■ ANHAND DER ANGABEN:
1) Welche Waffe trugen die Polizeibeamten laut dem Textauszug bei den Einsätzen, und wie wurde sie getragen?
2) Fassen Sie den Textauszug in zwei Sätzen zusammen.
3) Schreiben Sie einen Abschnitt aus dem Textauszug wortgetreu ab: Beginnen Sie bei den Worten "SPÖ-Bundesgeschäftsführer Max Lercher" und hören Sie nach "Ausreise gestellt habe." auf.

Das Innenministerium sei gesetzlich dazu verpflichtet, bei einem Verdacht auf eine strafbare Handlung, den zur Anzeige zu bringen. Sicherstellungen seien ebenfalls gestattet, per gerichtlicher Bewilligung. Auch das sei geschehen. Dritter Punkt, führte der Generalsekretär aus, sei die Durchführung: "Die Staatsanwaltschaft verfügt nicht über Exekutivkräfte, daher muss das Einvernehmen mit dem Bundesministerium für Inneres hergestellt werden." Der in Berichten mehrfach genannte Peter Goldgruber, Generalsekretär im Innenministerium, habe jedenfalls "keinen Einsatzbefehl geben" können. Doch, so räumte Pilnacek ein: "Er war einbezogen."

Eine weitere Mystifikation, so Pilnacek, sei die aufgekommene Darstellung, wonach die "Einsatzgruppe zur Bekämpfung der Straßenkriminalität" mit Sturmhauben und schussischeren Westen vorgegangen sei. "Die Polizeibeamten haben bei den Einsätzen standardmäßige Unterziehschutzwesten, ebenso wie Polizeierkennungswesten getragen. Die Bewaffnung bestand in Form der Dienstpistole – und diese wurde verdeckt unter der Kleidung getragen", führte er aus. "Es war eine normale Streifenadjustierung."

Dass bei dem Einsatz auch Beweismittel "zu aktuellen Fällen" sichergestellt worden seinen - etwa über einen weiblichen Neonazi -, bestätigte Pilnacek nicht direkt. Er bestätigte aber, dass es neben den privaten Dateien der Leiterin des Extremismusreferats "weitere Sicherstellungen" gegeben habe. Welche Dateien sichergestellt wurden, werde "Gegenstand der Berichterstattung" sein.

SPÖ-Kritik an Kurz und "My Little Pony"-spielenden Kickl

SPÖ-Bundesgeschäftsführer Max Lercher kritisierte indes am Samstag Innenminister Herbert Kickl (FPÖ) scharf. Während letzterer "My Little Pony" spiele (eine Anspielung auf Kickls Besuch bei der Reiterstaffel in München), "versinkt der Verfassungsschutz in einer Staatsaffäre" und auch bei den Messerattentaten in Wien-Leopoldstadt werde "das eklatante Versagen des Innenministeriums sichtbar", schrieb Lercher in einer Aussendung. Er verwies darauf, dass der verdächtige Afghane bereits mehrmals in Haft gesessen sei und zwei Anträge auf freiwillige Ausreise gestellt habe.

■ DATENÜBERSICHT:
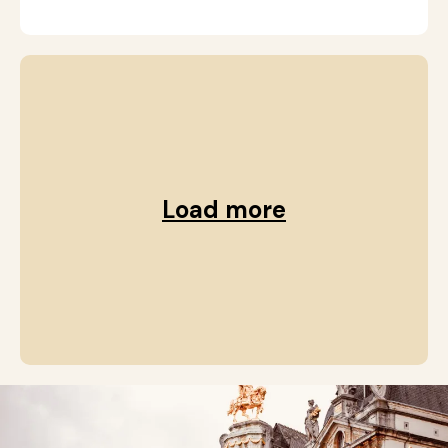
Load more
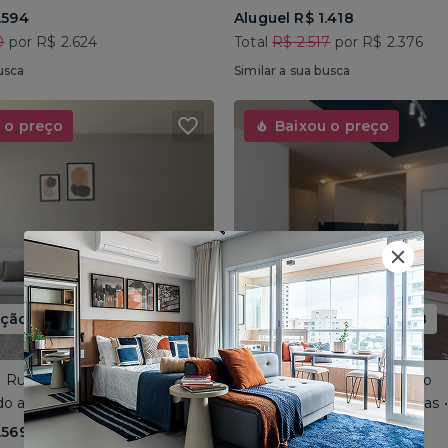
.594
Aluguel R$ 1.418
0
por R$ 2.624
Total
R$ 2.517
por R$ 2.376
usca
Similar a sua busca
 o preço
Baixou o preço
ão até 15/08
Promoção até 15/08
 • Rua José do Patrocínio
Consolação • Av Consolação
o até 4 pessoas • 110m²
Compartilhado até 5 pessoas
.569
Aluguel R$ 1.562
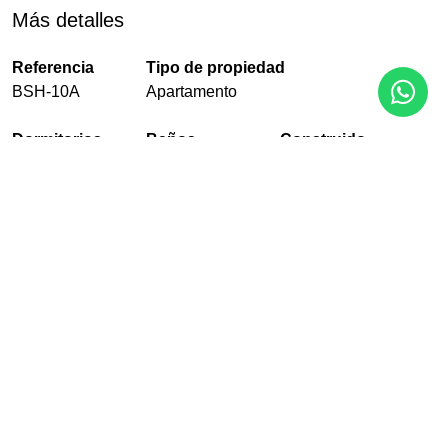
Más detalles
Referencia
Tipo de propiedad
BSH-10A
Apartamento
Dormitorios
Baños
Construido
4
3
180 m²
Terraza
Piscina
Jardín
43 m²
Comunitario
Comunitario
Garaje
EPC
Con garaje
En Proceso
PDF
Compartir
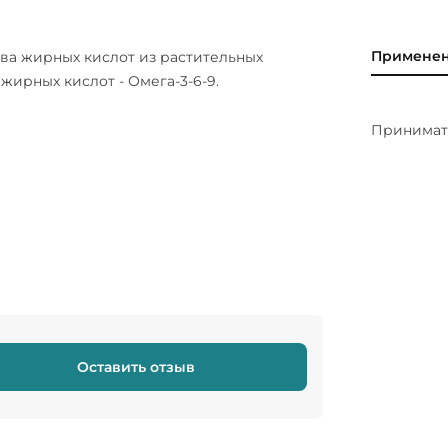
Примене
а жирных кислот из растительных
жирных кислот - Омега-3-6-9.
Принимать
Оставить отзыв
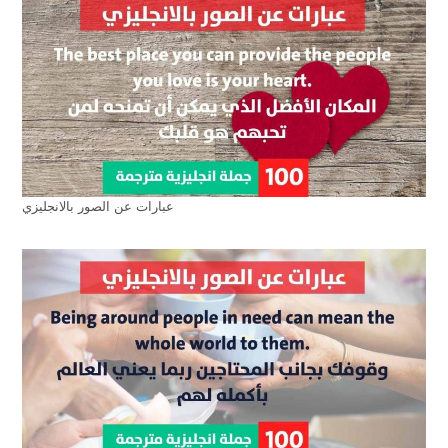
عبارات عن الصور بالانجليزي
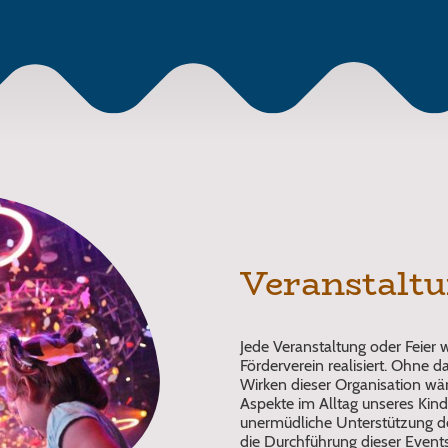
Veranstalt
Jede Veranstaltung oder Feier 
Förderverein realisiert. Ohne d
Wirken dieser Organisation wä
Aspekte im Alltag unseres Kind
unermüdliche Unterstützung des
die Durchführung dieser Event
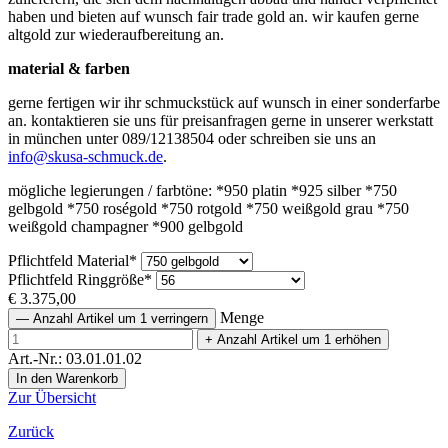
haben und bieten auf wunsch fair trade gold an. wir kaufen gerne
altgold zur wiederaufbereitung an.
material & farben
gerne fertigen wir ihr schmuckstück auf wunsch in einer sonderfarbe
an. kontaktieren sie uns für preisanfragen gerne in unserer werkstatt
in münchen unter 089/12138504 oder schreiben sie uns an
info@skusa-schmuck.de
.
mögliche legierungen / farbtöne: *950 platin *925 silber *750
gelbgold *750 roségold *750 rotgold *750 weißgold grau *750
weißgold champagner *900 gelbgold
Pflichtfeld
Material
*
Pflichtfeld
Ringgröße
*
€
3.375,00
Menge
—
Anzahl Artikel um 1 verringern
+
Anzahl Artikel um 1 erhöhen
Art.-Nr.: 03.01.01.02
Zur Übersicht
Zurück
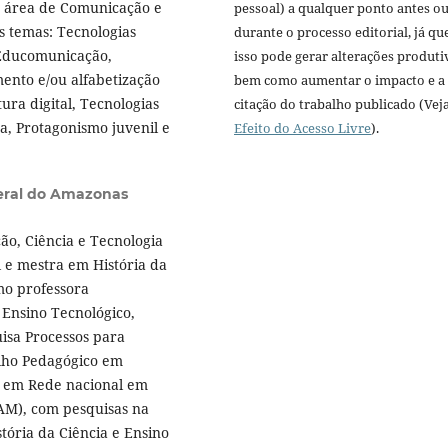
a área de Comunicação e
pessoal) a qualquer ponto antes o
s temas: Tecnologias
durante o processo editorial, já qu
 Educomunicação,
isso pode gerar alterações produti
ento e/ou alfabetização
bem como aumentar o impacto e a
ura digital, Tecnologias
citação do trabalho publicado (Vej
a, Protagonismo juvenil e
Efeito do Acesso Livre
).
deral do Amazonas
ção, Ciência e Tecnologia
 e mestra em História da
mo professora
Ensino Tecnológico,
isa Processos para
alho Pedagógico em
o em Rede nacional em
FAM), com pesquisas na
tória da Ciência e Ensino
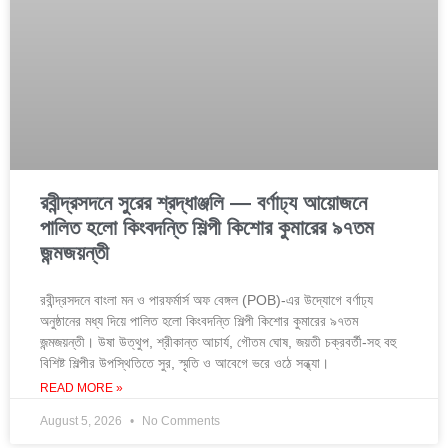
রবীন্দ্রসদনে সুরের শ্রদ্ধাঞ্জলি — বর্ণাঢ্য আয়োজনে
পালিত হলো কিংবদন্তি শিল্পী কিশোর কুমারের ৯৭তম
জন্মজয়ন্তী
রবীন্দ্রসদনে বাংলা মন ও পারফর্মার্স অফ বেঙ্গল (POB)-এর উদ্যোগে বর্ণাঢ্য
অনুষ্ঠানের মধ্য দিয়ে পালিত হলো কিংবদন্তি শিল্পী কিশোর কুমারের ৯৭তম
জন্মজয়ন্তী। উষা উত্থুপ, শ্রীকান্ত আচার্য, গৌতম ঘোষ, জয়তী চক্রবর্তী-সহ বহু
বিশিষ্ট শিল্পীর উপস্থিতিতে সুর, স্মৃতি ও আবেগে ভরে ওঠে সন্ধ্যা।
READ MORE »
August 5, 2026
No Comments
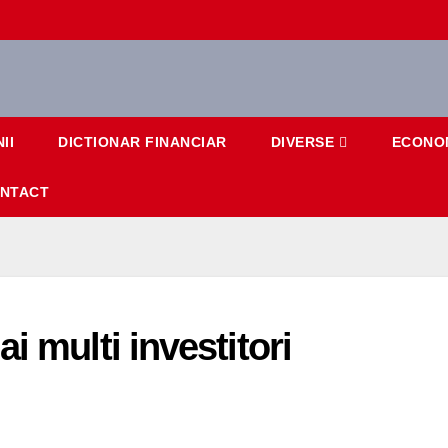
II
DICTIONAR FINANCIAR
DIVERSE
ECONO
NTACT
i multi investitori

■ ERGEBNISSE DER ÜBUNG:
1) Die Dienstpistole, verdeckt unter der Kleidung.

2) Laut Pilnacek konnte Generalsekretär Peter Goldgruber keinen Einsatzbefehl geben, war aber einbezogen, und die Beamten trugen bei den Einsätzen eine normale Streifenadjustierung mit verdeckter Dienstpistole. Zudem gab es neben den privaten Dateien der Leiterin des Extremismusreferats weitere Sicherstellungen, während SPÖ-Bundesgeschäftsführer Max Lercher Innenminister Herbert Kickl scharf kritisierte und dem Innenministerium auch bei den Messerattentaten in Wien-Leopoldstadt Versagen vorwarf.

3)
SPÖ-Bundesgeschäftsführer Max Lercher kritisierte indes am Samstag Innenminister Herbert Kickl (FPÖ) scharf. Während letzterer "My Little Pony" spiele (eine Anspielung auf Kickls Besuch bei der Reiterstaffel in München), "versinkt der Verfassungsschutz in einer Staatsaffäre" und auch bei den Messerattentaten in Wien-Leopoldstadt werde "das eklatante Versagen des Innenministeriums sichtbar", schrieb Lercher in einer Aussendung. Er verwies darauf, dass der verdächtige Afghane bereits mehrmals in Haft gesessen sei und zwei Anträge auf freiwillige Ausreise gestellt habe.